George Smith

Personal information
- Full name: George William Oswald Smith
- Born: 7 March 1906 Halstead, Essex, England
- Died: 25 November 1989 (aged 83) Worthing, Sussex, England
- Batting: Right-handed
- Role: Occasional wicketkeeper

Domestic team information
- 1929–1930: Essex

Career statistics
| Competition | FC |
| Matches | 10 |
| Runs scored | 206 |
| Batting average | 13.73 |
| 100s/50s | –/– |
| Top score | 39* |
| Balls bowled | – |
| Wickets | – |
| Bowling average | – |
| 5 wickets in innings | – |
| 10 wickets in match | – |
| Best bowling | – |
| Catches/stumpings | 2/– |
- Source: Cricinfo, 27 December 2010

= George Smith (cricketer, born 1906) =

English cricketer

George William Oswald Smith (7 March 1906 – 25 November 1989) was an English cricketer.

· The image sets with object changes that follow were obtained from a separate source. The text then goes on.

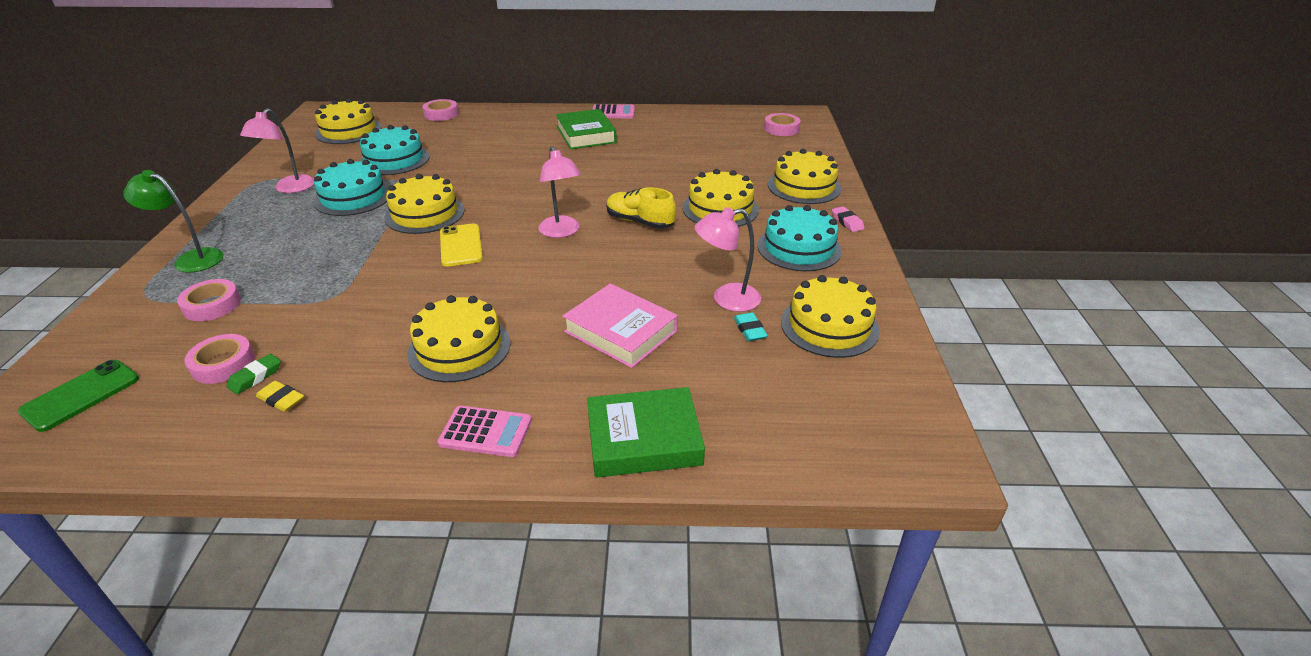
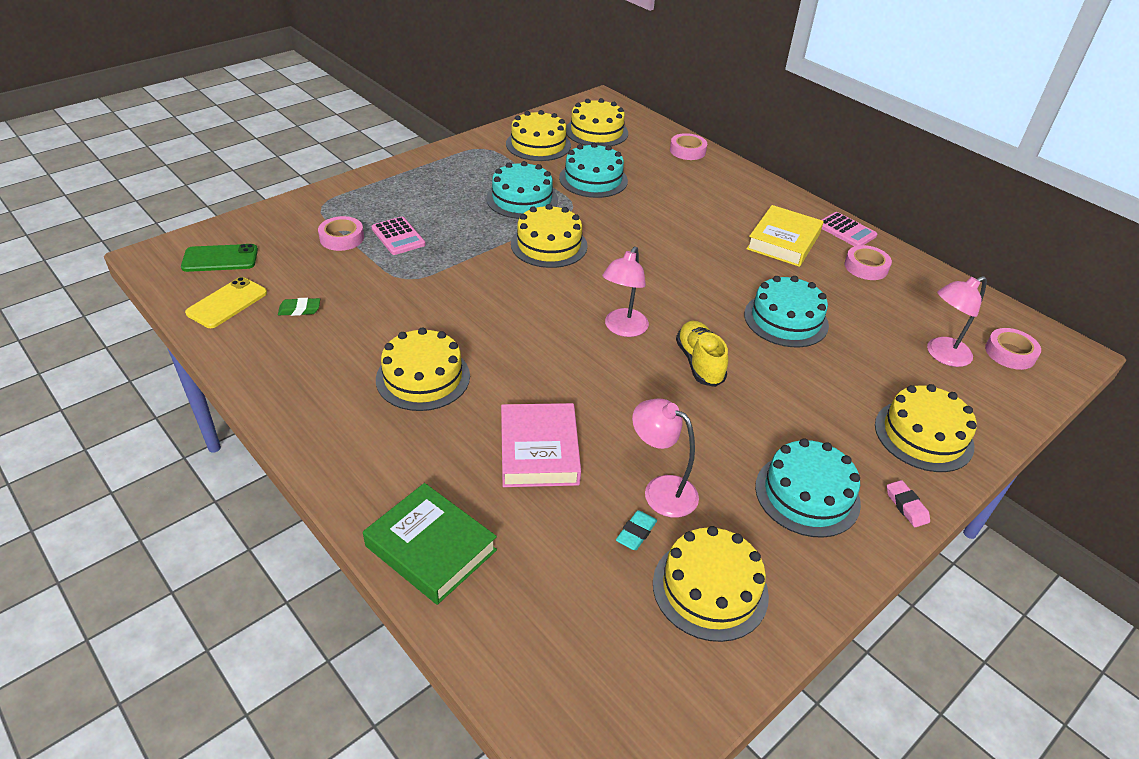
camera: 45 degrees right, 5 degrees up
green lamp [123,170,224,273] -> none
pink tape [185,334,255,384] -> pink tape moved to [844,245,892,280]
pink lamp [240,108,314,193] -> pink lamp moved to [927,276,987,367]
yellow eraser [256,381,304,412] -> none
pink calculator [438,406,532,457] -> pink calculator moved to [371,217,426,255]
yellow phone [440,223,483,267] -> yellow phone moved to [185,277,267,328]
green book [556,109,617,149] -> yellow book [746,205,824,267]
yellow cake [682,169,759,227] -> yellow cake moved to [506,110,571,161]
pink eraser [832,206,865,232] -> pink eraser turned 45 degrees counterclockwise [887,480,930,527]
none -> turquoise cake [744,276,829,347]

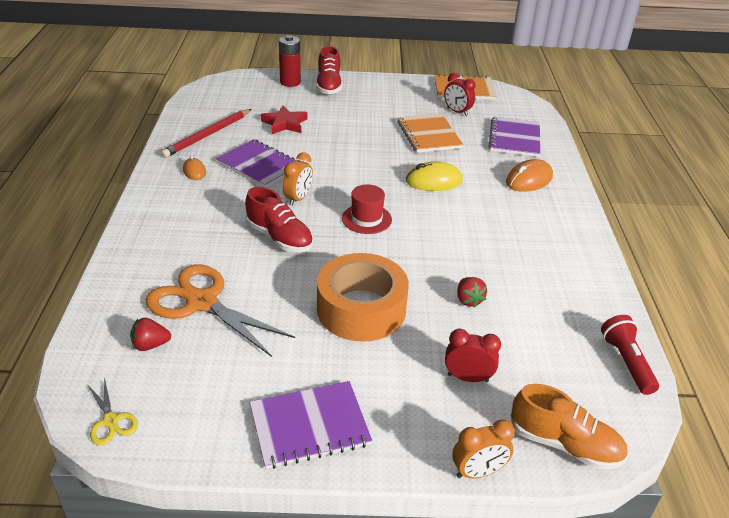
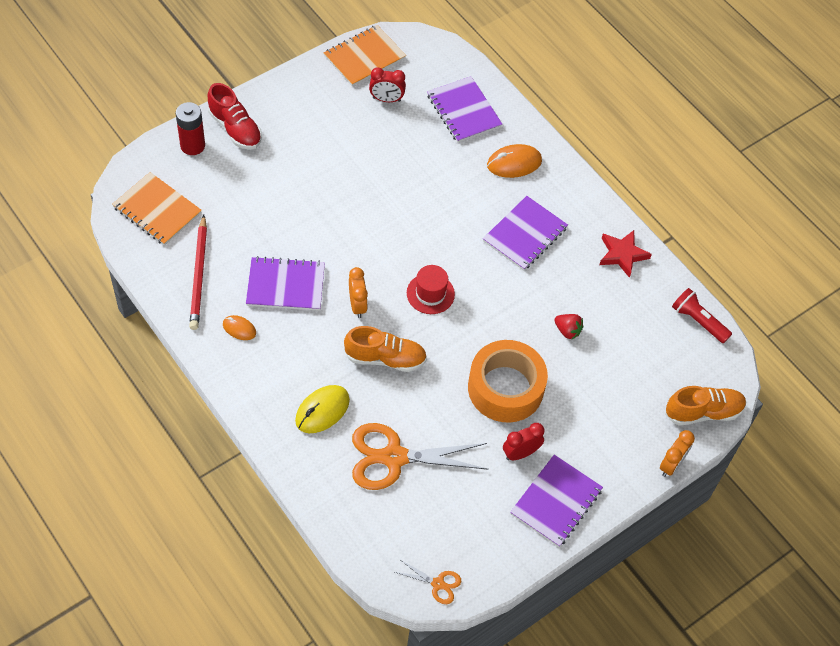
camera: 40 degrees left, 20 degrees up
yellow scissors [87,377,138,445] -> orange scissors [395,559,461,604]
red strawberry [130,318,171,351] -> none
red shoe [245,187,313,252] -> orange shoe [344,326,427,372]
red star [261,106,308,134] -> red star moved to [599,230,652,278]
orange notebook [397,114,463,153] -> orange notebook moved to [112,172,202,246]
yellow mouse [406,161,463,191] -> yellow mouse moved to [295,385,350,433]
red clock [445,329,501,382] -> red clock moved to [503,423,544,460]
orange mouse [506,159,553,192] -> orange mouse turned 60 degrees clockwise [487,144,542,178]
none -> purple notebook [483,196,568,271]

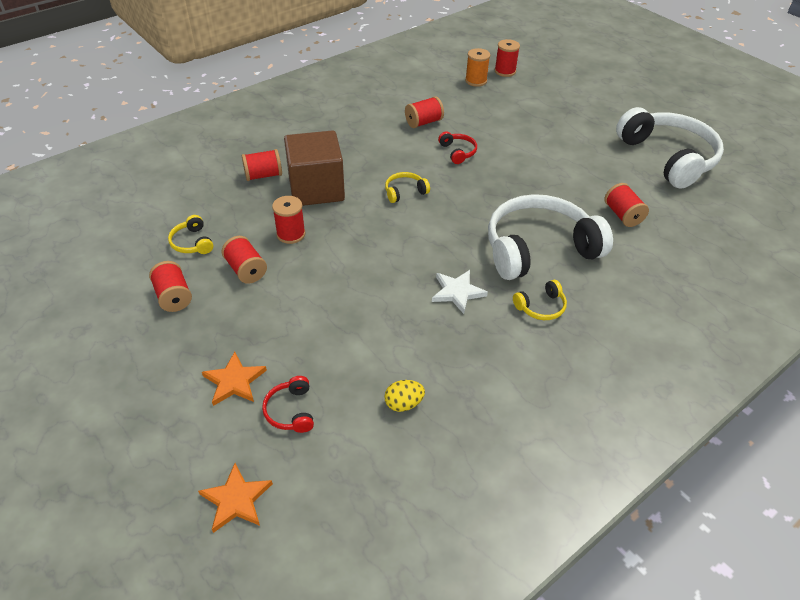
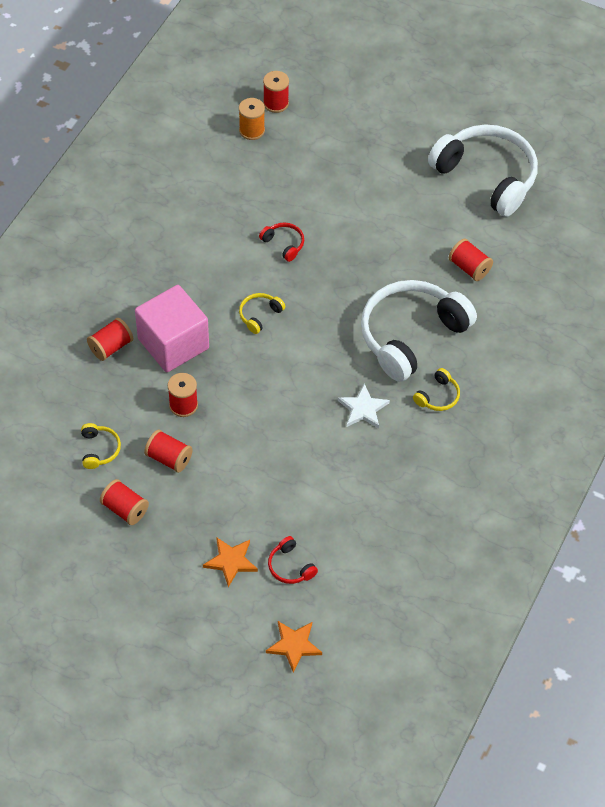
camera: 25 degrees left, 10 degrees up
yellow headphones [168,215,213,254] -> yellow headphones turned 135 degrees counterclockwise [81,423,121,469]
brown cube [284,130,345,206] -> pink cube [135,285,209,372]
yellow egg [384,380,425,412] -> none
red spool [405,96,444,128] -> none

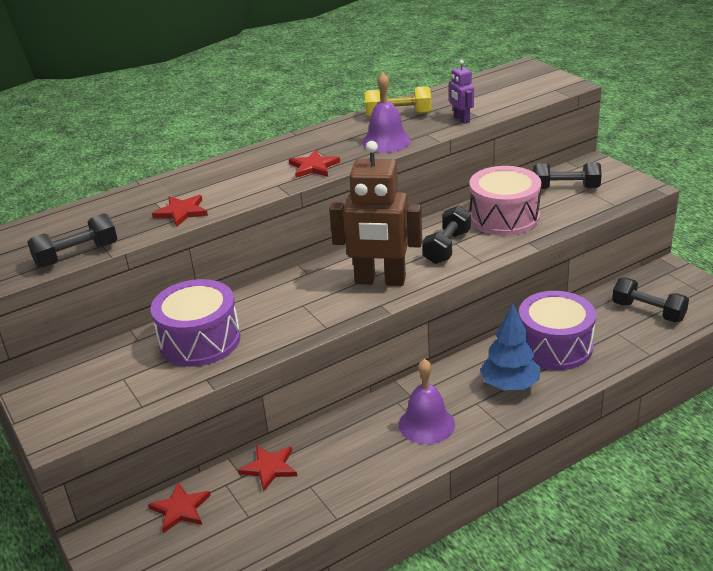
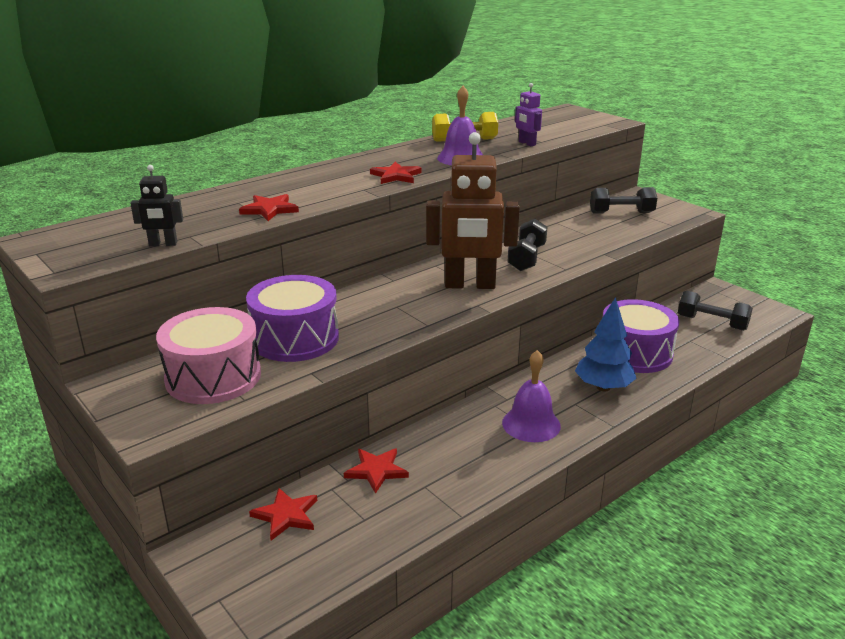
camera: 10 degrees left, 5 degrees down
black dumbbell [27,213,117,268] -> black robot [130,165,183,246]
pink drum [469,166,541,236] -> pink drum moved to [156,307,261,404]

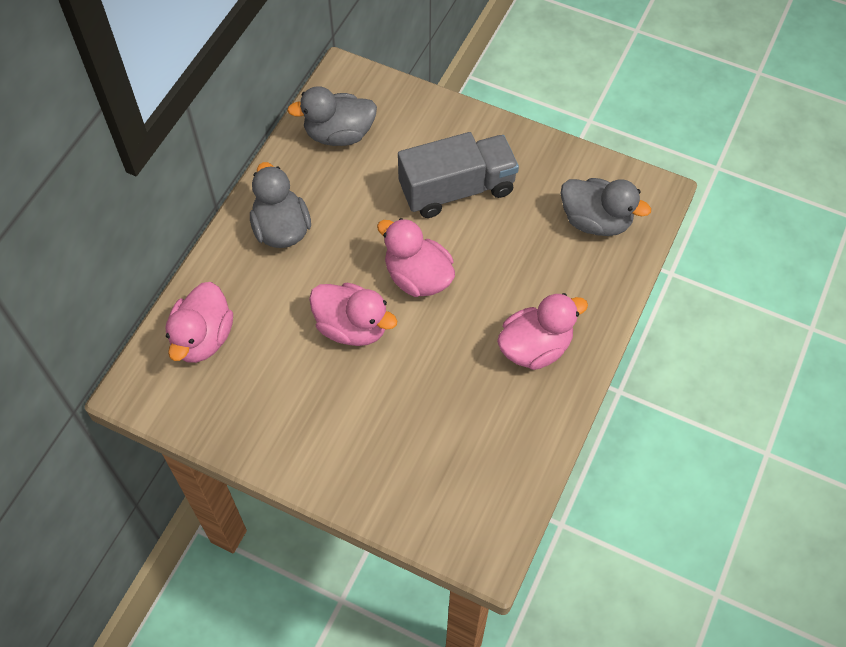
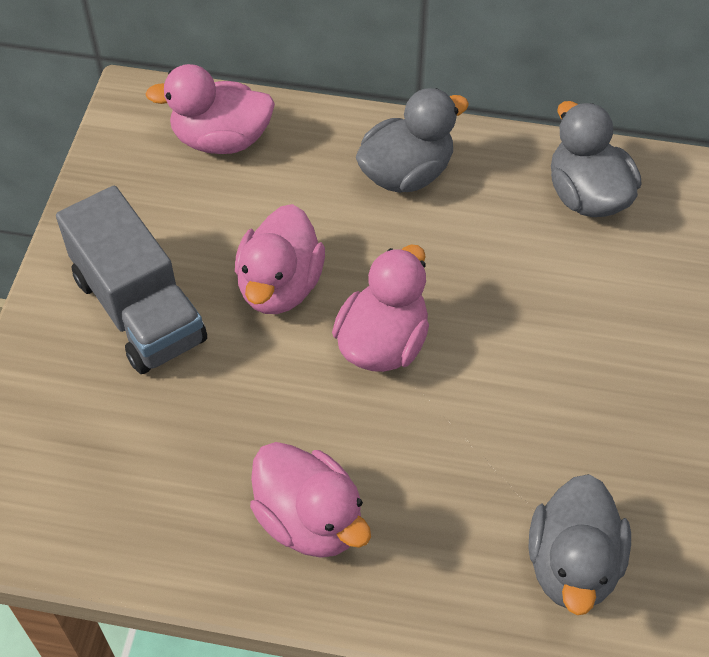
camera: 75 degrees right, 5 degrees down
grey truck [398,132,519,218] -> grey truck moved to [56,186,207,374]

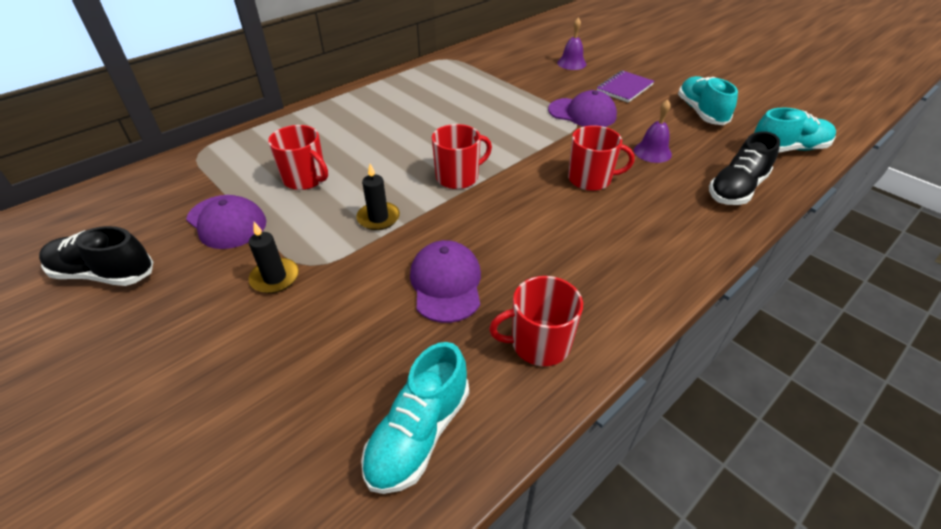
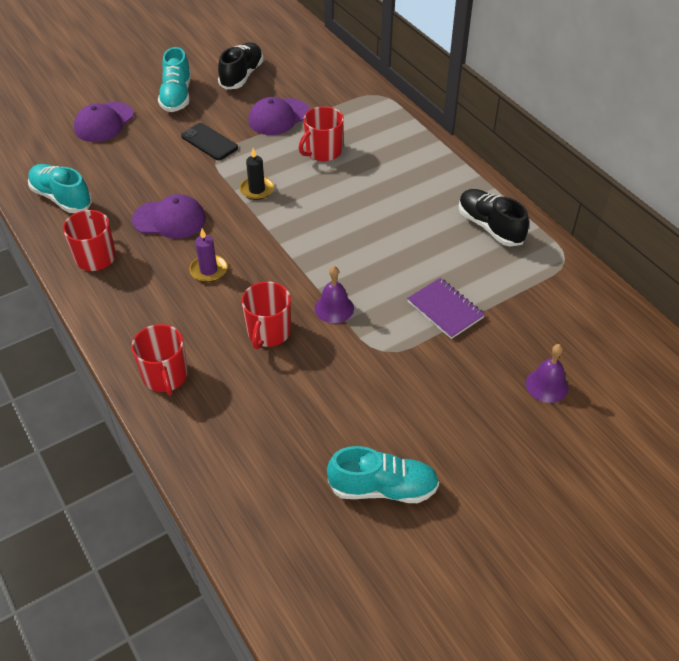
camera: 100 degrees right, 5 degrees up
black candle [249,222,299,293] -> black phone [181,123,238,160]
red mug [432,124,492,189] -> red mug moved to [132,324,188,395]
purple cap [548,90,617,127] -> purple cap moved to [74,102,134,142]
purple notebook [597,71,654,103] -> purple notebook moved to [407,278,485,339]
purple bell [634,99,672,163] -> purple bell moved to [315,266,354,323]
black shoe [709,131,780,205] -> black shoe moved to [459,189,529,247]
turquoise shoe [754,108,836,153] -> turquoise shoe moved to [158,47,191,112]
none -> purple candle [189,229,227,282]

Smith was a right-handed batsman who occasionally played as a wicket-keeper. He was born at Halstead, Essex.

Smith made his first-class debut for Essex in the 1929 County Championship against Derbyshire. Smith played for Essex in the 1929 and 1930 seasons, playing a total of 10 first-class matches, the last of which came against Yorkshire. In his 10 first-class matches, he scored 206 runs at a batting average of 13.73, with a high score of 39*.

He died in Worthing, Sussex on 25 November 1989.